**Exercise instructions:**
Retype the data that follows line by line, exactly, and leave its pictures out.

*** Opening of Raw data ***

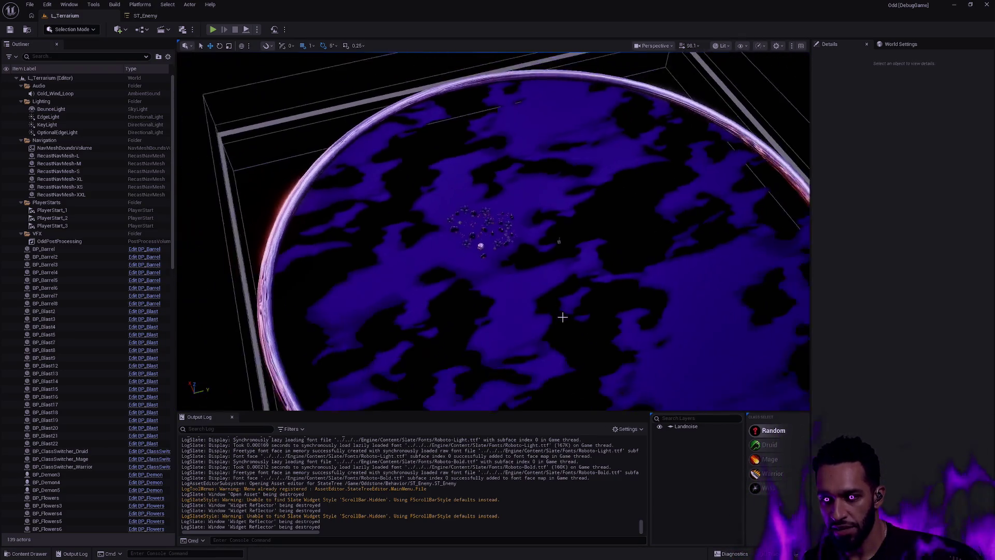
Select and frame the landscape, orbit around it, then deselect and pull the camera back
scroll(562, 317, "down", 10)
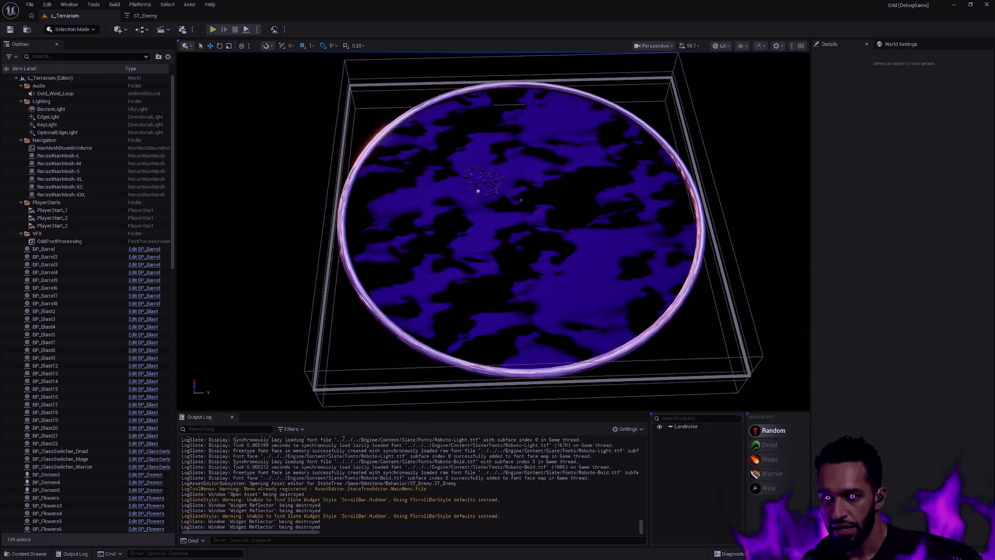
scroll(566, 313, "up", 3)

*** Close of Raw data ***

**Solution:**
Select and frame the landscape, orbit around it, then deselect and pull the camera back
scroll(562, 317, "down", 10)
scroll(566, 313, "up", 3)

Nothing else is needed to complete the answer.